“Who is your customer?” should be one of the most important questions in your process of building a business. The right answer to that question will help you build a better relationship with your customers and gain their trust and loyalty to your brand.
Let’s imagine we want to launch a new sports wearable gear designed for families. A wristband that tracks your movement and lets you connect to social media, so you and your family can meet targets and even compete with each other.
Two of the biggest mistakes, while trying to get to the bottom of that question, are answering with something like:
‘My targeted customers are people in their 30’s and 40’s who like sports and have children’
This isn’t really targeting as the aim is still very wide.
Another mistake people tend to make is considering themselves as the customer. In other words:
‘I like this feature and that design, so the logic is, everyone else will like it’
As a child I was very picky with my food and my mother did not really care and was always saying to me:
‘I am sure will like it, you haven’t even tried it and you are saying you don’t like it’
And then my father would have my back, sticking to the bro code and tell my mom this Russian saying:
‘На вкус и цвет товарищ нет (Na vkus i cviet, tavarish niet)‘, which basically means that everybody has a different taste and vision of things.
Even if you like something and you are convinced this is the best thing for your service or product, does not guarantee that your customers would be on the same page as you are.
So before communicating your product to your targeted market, you will first need to be very clear to whom exactly you are targeting your product to.

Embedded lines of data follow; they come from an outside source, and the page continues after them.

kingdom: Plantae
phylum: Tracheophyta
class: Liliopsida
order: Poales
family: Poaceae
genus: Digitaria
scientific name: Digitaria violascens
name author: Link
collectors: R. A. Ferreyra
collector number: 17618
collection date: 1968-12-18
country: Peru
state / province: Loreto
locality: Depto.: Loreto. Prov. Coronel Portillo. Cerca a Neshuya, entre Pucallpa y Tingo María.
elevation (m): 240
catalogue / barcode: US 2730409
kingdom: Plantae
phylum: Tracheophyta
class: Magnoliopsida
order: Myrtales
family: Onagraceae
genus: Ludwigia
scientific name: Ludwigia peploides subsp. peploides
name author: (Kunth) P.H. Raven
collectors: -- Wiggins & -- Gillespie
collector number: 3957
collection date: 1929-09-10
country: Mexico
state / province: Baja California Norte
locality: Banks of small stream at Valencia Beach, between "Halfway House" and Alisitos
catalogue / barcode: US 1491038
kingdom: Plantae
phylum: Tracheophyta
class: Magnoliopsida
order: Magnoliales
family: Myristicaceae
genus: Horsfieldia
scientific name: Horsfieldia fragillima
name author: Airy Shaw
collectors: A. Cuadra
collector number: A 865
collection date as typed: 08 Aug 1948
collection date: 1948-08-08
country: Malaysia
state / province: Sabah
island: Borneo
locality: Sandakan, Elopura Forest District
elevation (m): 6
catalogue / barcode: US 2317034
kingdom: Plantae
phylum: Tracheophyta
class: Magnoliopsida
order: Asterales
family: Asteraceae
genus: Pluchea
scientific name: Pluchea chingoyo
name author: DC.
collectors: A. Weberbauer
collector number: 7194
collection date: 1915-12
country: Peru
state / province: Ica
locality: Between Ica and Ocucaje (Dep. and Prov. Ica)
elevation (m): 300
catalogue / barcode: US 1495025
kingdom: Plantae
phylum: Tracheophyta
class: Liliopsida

The best strategy, in this case, is to talk to your existing customers. Send emails to everyone that have bought from you and ask them more about themselves and what they would like to see from you and your company in the future. You will, of course, need to do that without looking like some creep or spamming their inboxes.
I will suggest using survey monkey and naming the survey something like “How can we better our service to you” or “Or what can we make better” or “Help us help you”. Be creative and never pushy. In that survey put some questions that will make you understand what your customers are like, what they do for a living, what are their hobbies, their marital status, everything that you think will help you improve your service to them.
When you get the results to build a persona with the help from the answers. Or even better pick one that you really believe is the perfect customer for you and make every step forward as if that is the person you have to convince your product is designed for them and meet their needs.
The reason I am recommending a survey is that they are easy to fill and usually do not take much time, so you will have a better chance for a response from your customers.
If you feel that this kind of a survey will not help you, you can just send an email, being completely honest and sincere, as you should always be towards your clients, asking them for help to build a better service or product. Ask them if they are interested in an email.
Chances are you will not get a lot of responses, but you will know that the ones that will write back are the ones from your target market. These are the people that really like your product or service and are willing to help you because they want to see more from your company.
The next step is to try and befriend these people, try to get as much information as possible. Any information about their day to day life might be of help to improve your services. Do not just ask them about what they want to see improved in your business with them, but ask them personal questions, as if you are making new friends in a bar.
Ones you get to know that person (for example Wayne from Manchester), make every step forward about your new product and service asking yourself ‘would Wayne like that?’. Call him and ask him even. Send him a sample and ask for feedback.
That extra effort of really getting to know your customer will help improve your service not just to him, but to every other customer, or at least the ones that are ready to be loyal to your company.
There is a third option for creating a persona, which is the least recommended. This is the option that would be suitable for a completely new business, a business that does not have existing clientele or the resources for proper primary research.
In this case to get to the details of who your targeted customer is you will need to create one. You will need to create a persona in your head. Be as specific about that persona as you can possibly be. The more the details, the better the understanding of your target customer, therefor target market.
This way is not recommended, because that persona will only exist in your imagination. One thing that could help you create that persona more realistically is to use the help of family and friends to build it. This way the imaginary persona won’t be as influenced by what you want it to be, but what more people might think it could be.
Here is an example of what you can do. You can create an infographic (I use and recommend, without being paid for it, canva.com) and start putting pictures, graphics or anything that you can think of that will help you be more specific.
With the help of a software like that, you will help yourself build a better picture of what that persona would be like. With the same effect, you can use a black or whiteboard, sticky notes, collages or even make a life-size cardboard cut, anything that will ease the process and help be as accurate as possible.